Seattle's recent snowbound mess offered an object lesson in why newspapers remain essential to communities. With analysts expecting several major newspapers to shut down in 2009, including those in one-paper cities, it's worth noting what happened in the Emerald City.
A little background: On Dec. 18, it began snowing here, even at sea-level downtown. Snow is a rarity in this city of hills — even though enough falls to stick every three years or so. This was reportedly the worst snowfall in a dozen years. We got about six inches downtown, and it was far worse in other parts of Seattle. The city has 27 snowplows. The city was paralyzed.
For a few days, it was a nice break. Businesses closed. Workers enjoyed the unexpected holiday. As more snow fell and the streets remained impassable, the fun factor went away. A particular frustration was the extensive bus system, which couldn't navigate most streets, even with chains. Entire parts of the city were cut off for days.
Then the newspapers started doing what newspapers used to do, before they were dumbed down into "news you can use" and other drivel. The Seattle Times published a story explaining the city's "strategy" in refusing to use salt and employing snowplows with rubber-tipped blades that only compacted the snow. This latter method made the streets as rough to drive as unimproved roads in the wilderness, and much more dangerous in an urban setting. The paper called this what it was, "the city's spin."
In fact, a follow-up story interviewing scientists explained, the sand used to compact the snow was much more environmentally problematic than using salt as little as would be required in Seattle. In the meantime, Joel Connelly, the columnist for the Seattle Post-Intelligencer, jumped in, calling the city to account. As opposed to the anodyne metro columnists that papers have put forward in recent years, Connelly wrote old school: "It's time to get angry about city's response to snow," headlined one column. Two days later, he came back with another column demanding that the city stop foot-dragging. He made the essential point that the city was not even clearing snow on critical arterial streets.

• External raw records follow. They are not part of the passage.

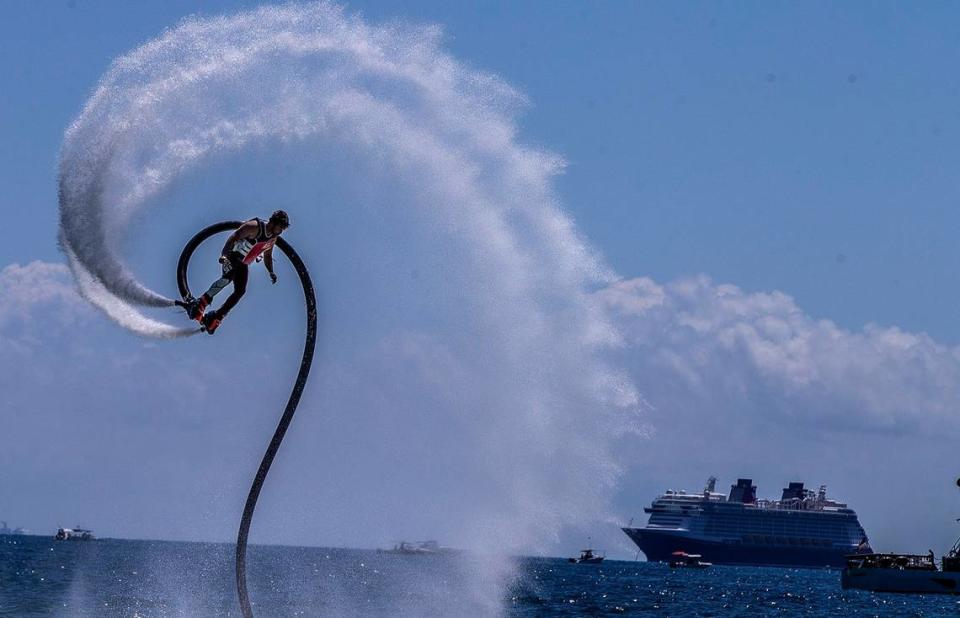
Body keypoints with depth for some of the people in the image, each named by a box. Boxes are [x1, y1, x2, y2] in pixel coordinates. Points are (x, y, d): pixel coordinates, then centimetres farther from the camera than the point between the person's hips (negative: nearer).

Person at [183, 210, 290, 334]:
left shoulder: (273, 238, 7)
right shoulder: (255, 227, -19)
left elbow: (267, 256, 24)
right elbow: (234, 237, -22)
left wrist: (271, 272, 15)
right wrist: (224, 255, -33)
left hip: (242, 264, 8)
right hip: (232, 255, -8)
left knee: (240, 291, -3)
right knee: (228, 277, -33)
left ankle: (215, 319, 1)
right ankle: (200, 304, -33)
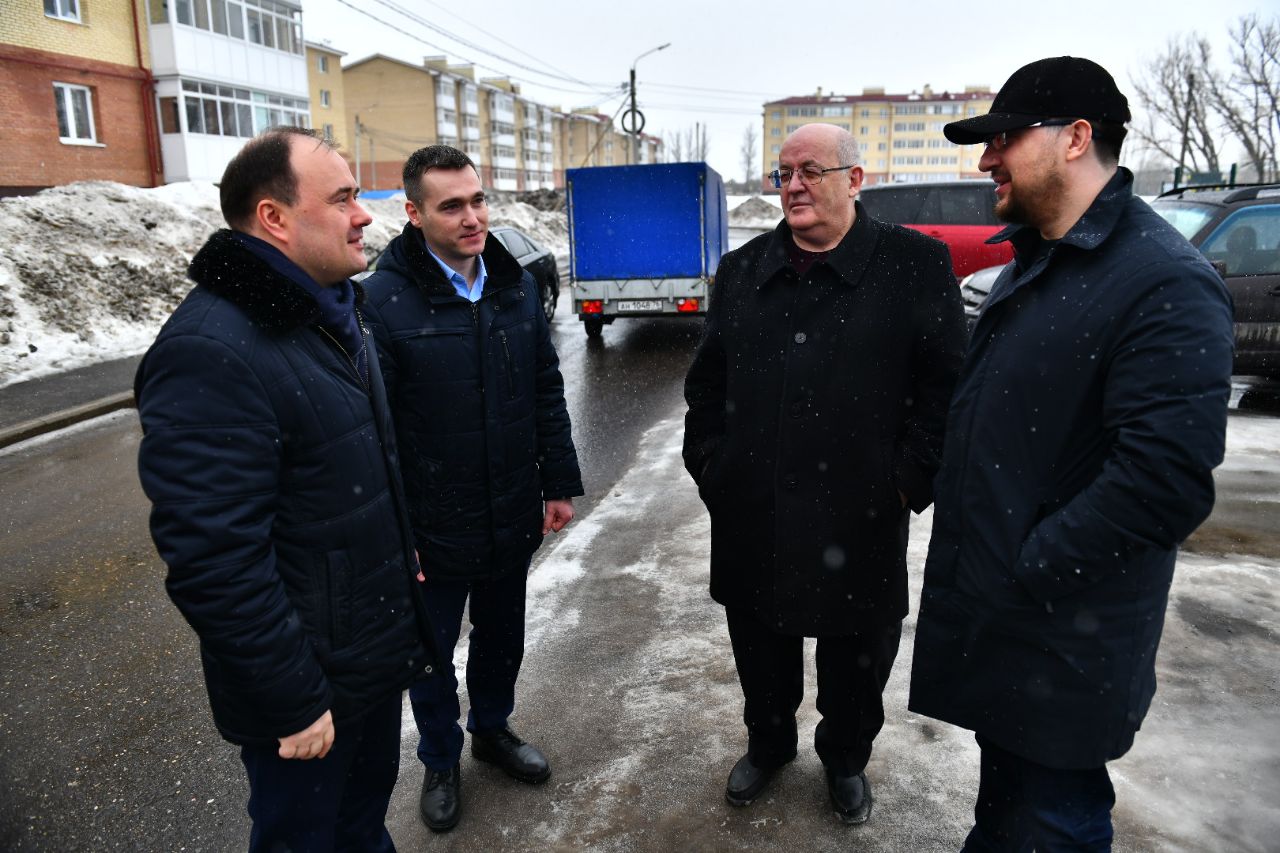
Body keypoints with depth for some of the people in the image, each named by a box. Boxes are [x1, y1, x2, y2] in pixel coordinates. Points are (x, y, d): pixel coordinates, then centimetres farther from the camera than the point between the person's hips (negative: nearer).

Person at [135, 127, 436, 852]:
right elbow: (213, 560, -28)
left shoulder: (335, 310, 5)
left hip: (380, 648, 8)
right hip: (309, 683, -8)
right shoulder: (211, 355, -27)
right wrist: (291, 703, -22)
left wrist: (403, 548, 19)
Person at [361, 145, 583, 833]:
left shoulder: (515, 284, 1)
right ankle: (441, 762, 42)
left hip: (513, 518, 5)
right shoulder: (385, 300, -16)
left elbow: (547, 391, 7)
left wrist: (559, 482, 6)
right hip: (433, 528, -4)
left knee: (502, 634, 23)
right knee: (431, 652, 16)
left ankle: (493, 728, 49)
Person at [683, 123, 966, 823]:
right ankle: (767, 744, 47)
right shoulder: (742, 270, 7)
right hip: (751, 516, 3)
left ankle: (846, 759, 45)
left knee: (856, 658, 17)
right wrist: (708, 461, 5)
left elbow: (946, 383, -7)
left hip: (860, 519, -3)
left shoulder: (916, 264, -5)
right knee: (760, 648, 20)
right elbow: (706, 378, 11)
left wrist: (912, 478, -11)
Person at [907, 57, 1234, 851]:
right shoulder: (1035, 261, 10)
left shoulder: (1165, 282, -21)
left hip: (1062, 643, -8)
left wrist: (1026, 572, -20)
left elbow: (1167, 481, -27)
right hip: (990, 611, 8)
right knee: (1002, 784, 27)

Both papers kept up the coverage, which sparked a big community conversation on the comments sections of their Web sites, as well. The stories were picked up by television and radio — but only because of the original, and expert, reporting of the paid professional (union) journalists at the newspapers. Within a couple of days, the plows were out clearing the snow. The streets improved, literally overnight in some places.
There's much to discuss from this event, from the need to demand competent government whichever party is in power, to yet another downside of having a transit system so dependent on buses. But it especially underscored the essential role of good newspapers in the life of a community. Only the newspapers had the large readership, wide distribution, authoritative and original reporting, and well-known columnist to push the issue to resolution. On a local level, few blogs or broadcasters (under today's formats) can claim a similar power on such an issue — indeed, I can't think of one example aside from the occasional gotcha.

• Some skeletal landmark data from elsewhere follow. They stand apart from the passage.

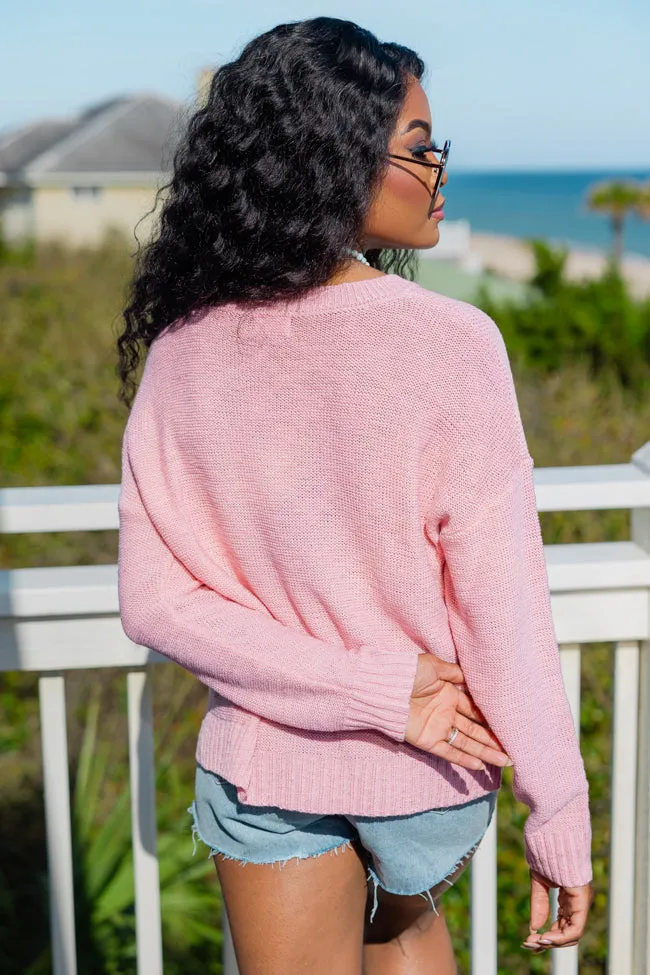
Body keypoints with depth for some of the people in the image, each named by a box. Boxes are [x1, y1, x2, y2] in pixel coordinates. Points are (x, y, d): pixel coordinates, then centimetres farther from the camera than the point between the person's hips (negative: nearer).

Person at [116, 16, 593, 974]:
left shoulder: (182, 349, -12)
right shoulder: (450, 346, -22)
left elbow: (153, 602, -12)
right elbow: (504, 606, -20)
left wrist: (371, 688, -14)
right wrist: (559, 816, -9)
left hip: (265, 757, 1)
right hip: (432, 765, -1)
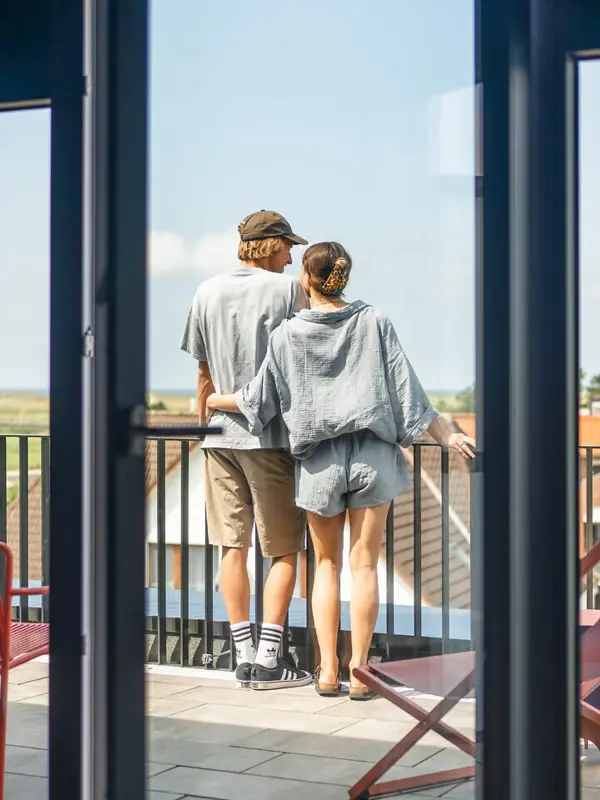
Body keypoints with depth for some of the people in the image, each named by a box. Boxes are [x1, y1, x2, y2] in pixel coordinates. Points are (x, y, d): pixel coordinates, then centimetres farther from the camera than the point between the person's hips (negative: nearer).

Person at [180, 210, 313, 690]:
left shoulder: (208, 293, 8)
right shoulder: (289, 289, -5)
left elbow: (204, 372, 12)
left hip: (222, 435, 5)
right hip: (272, 435, -5)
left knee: (233, 548, 7)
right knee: (284, 550, 3)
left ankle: (244, 656, 10)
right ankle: (268, 658, 0)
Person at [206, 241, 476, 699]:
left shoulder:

Both Seattle papers operated outside the groupthink of recent years: They crusaded. They followed up. They let a columnist get angry. They reported authoritatively and in depth, not settling for one-source press releases or he said/she said nothings. Not surprisingly to us newsosaurs, they got results. None of this fixes the broken business model — but, then, an aggressive, expert news operation was never the problem.

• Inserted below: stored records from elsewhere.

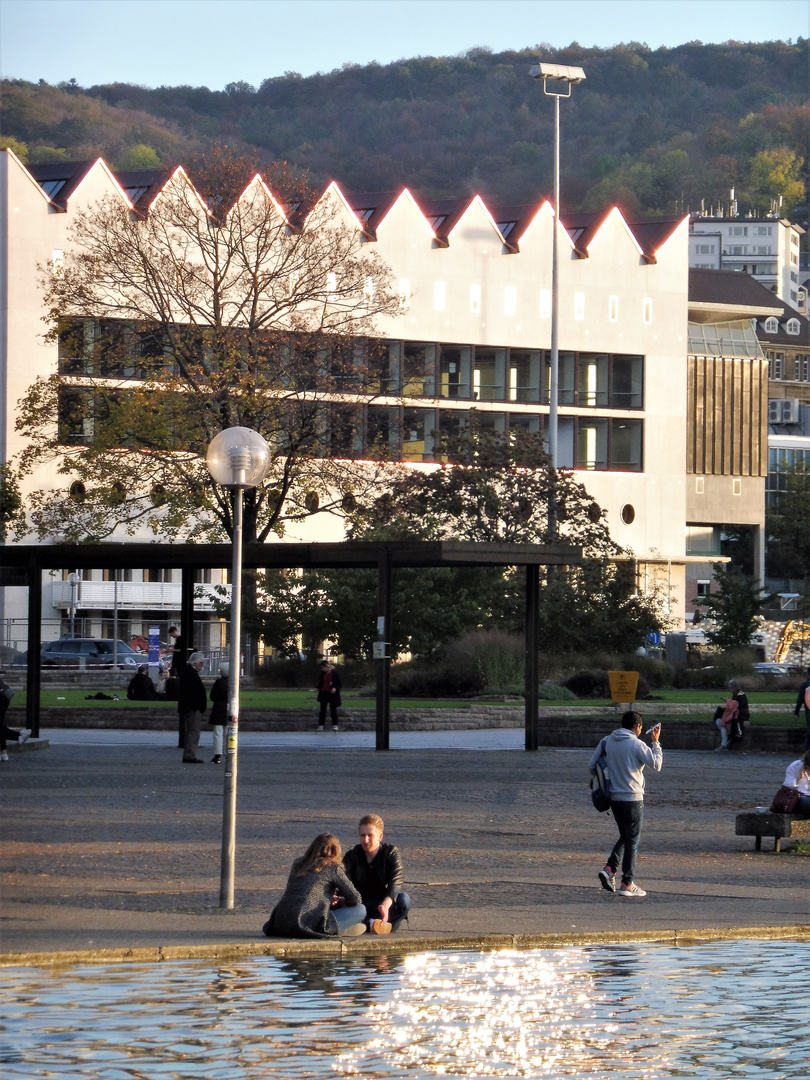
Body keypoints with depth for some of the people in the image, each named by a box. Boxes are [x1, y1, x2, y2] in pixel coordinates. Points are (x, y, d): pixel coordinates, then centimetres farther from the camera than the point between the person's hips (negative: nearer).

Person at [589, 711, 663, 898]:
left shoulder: (607, 741, 6)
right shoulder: (637, 745, -12)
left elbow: (593, 765, 9)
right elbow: (656, 765, -11)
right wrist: (656, 742, -1)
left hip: (613, 797, 6)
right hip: (632, 798, -6)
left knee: (624, 837, 20)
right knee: (632, 840, 3)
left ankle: (609, 869, 0)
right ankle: (627, 884, 3)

Fitch Ratings and Lauren Rich Fine, the former Merrill Lynch analyst now at ContentNext and Kent State University, predict that several newspapers may close next year. I'm not as worried about Seattle, which remains a two newspaper town and also has the independent Stranger weekly and a strong local news blog, Crosscut.com. But so many cities lack these assets; many already suffer content-lite newspapers that are barely worthy of the name. These cities will be wounded on issues far more critical than a December snowfall.
Sorry, Jon, but what I get from this post is not “newspapers still matter” but “newspapers used to matter and still could if they are allowed to.”
I don’t disagree that they should, it just seems that most papers don’t matter except once in a long while. The owner’s intent, as you write, is to do something else.
Jon, you do have a flare for the dramatic…”The city was paralyzed…” I couldn’t wait to click/turn the page and find out what happened.
One of the many things I miss about online “citizen journalist” websites such as current.com is the lack of follow-up, as was done in the Seattle snow story. If someone takes the time to even research their posted opinion on sites like Current, when new information becomes available that would enhance the story, there’s really no mechanism to update readers.
To agree, this is why professional journalists and newspapers matter.
Today, all around the country, radio and TV stations “report” local news stories directly off of the front page of local newspapers.
When that is reversed — when local papers simply regurgitate what is reported originally on radio or TV as their local news content — then we’ll know that newspapers don’t matter any more.
I think newspapers still matter a lot. It seems like news broadcasts are just frightening now, not really news you can use.